DIRECTIVE A
Retype the speech from "But while we" up to and including "a legitimate target.", keeping every word and punctuation mark the same.

——

I am truly delighted at your first official visit, taking you here to the German MOD.

The last few months have been marked by so many occasions for exchange and consultation here at the Bendlabloc in this building for the Group of Five meeting,

you took an active part and of course as well on the occasion of the last meeting of the Ukraine Defence Contact Group.

Today we exchanged on the topical questions,

including the financial military support to Ukraine, the security guarantees.

For Ukraine, after a potential ceasefire, and of course we also briefly discussed the Arctic.

That being said,

you will not be surprised that Germany will continue to assume its responsibility in these fields.

Regarding Ukraine, Russia is still massively attacking Ukraine from the air.

Each and every night, Ukraine's energy supply is as poor as never before and during these icy winter times,

Putin deliberately targets the energy infrastructure, terrorizing the Ukrainian civilian population.

This is happening while we are negotiating about what will happen after a potential ceasefire, which, however, is not in sight,

but still it is right to talk about all these things, to negotiate and to find ways for that day.

But while we are doing this, Putin continues bombarding Ukraine, making headway. This illustrates his profound contempt for mankind.

Let us not overlook this, despite all the negotiations that are going on without him, and he expressed himself very clearly about them,

even down to saying that all the Western troops in Ukraine would become a legitimate target.

——

DIRECTIVE B
Find each line in the rows below that contains the string "Laboratorio" with the same capitalization, and copy those lines.

INFORMATION PROVIDED

——

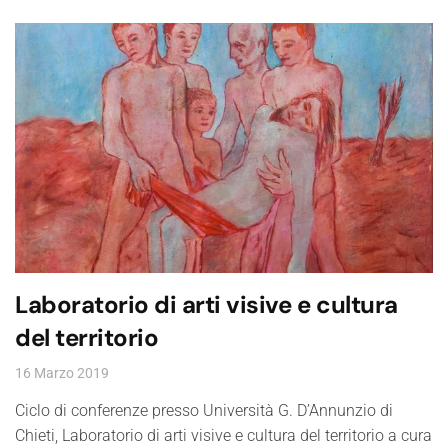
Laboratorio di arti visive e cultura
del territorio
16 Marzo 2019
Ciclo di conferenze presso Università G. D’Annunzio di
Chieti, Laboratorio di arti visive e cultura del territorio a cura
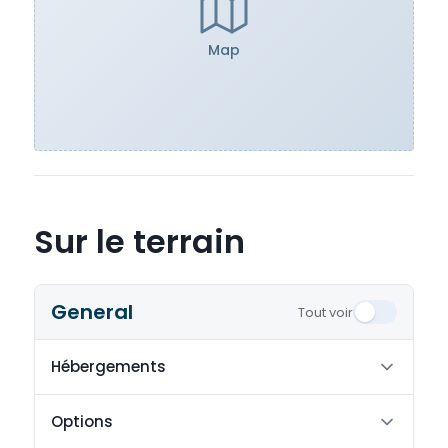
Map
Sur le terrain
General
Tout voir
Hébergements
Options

——

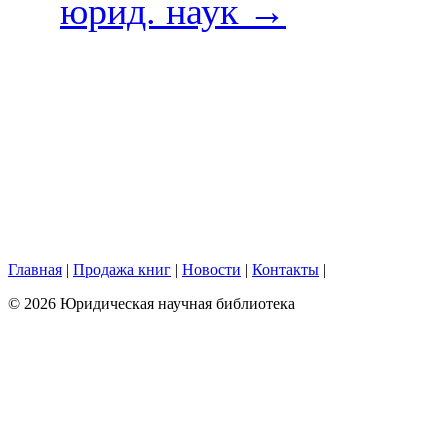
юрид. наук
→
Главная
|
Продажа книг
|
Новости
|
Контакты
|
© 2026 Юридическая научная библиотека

——

RESPONSE A
But while we are doing this, Putin continues bombarding Ukraine, making headway. This illustrates his profound contempt for mankind.

Let us not overlook this, despite all the negotiations that are going on without him, and he expressed himself very clearly about them,

even down to saying that all the Western troops in Ukraine would become a legitimate target.

RESPONSE B
Laboratorio di arti visive e cultura
Chieti, Laboratorio di arti visive e cultura del territorio a cura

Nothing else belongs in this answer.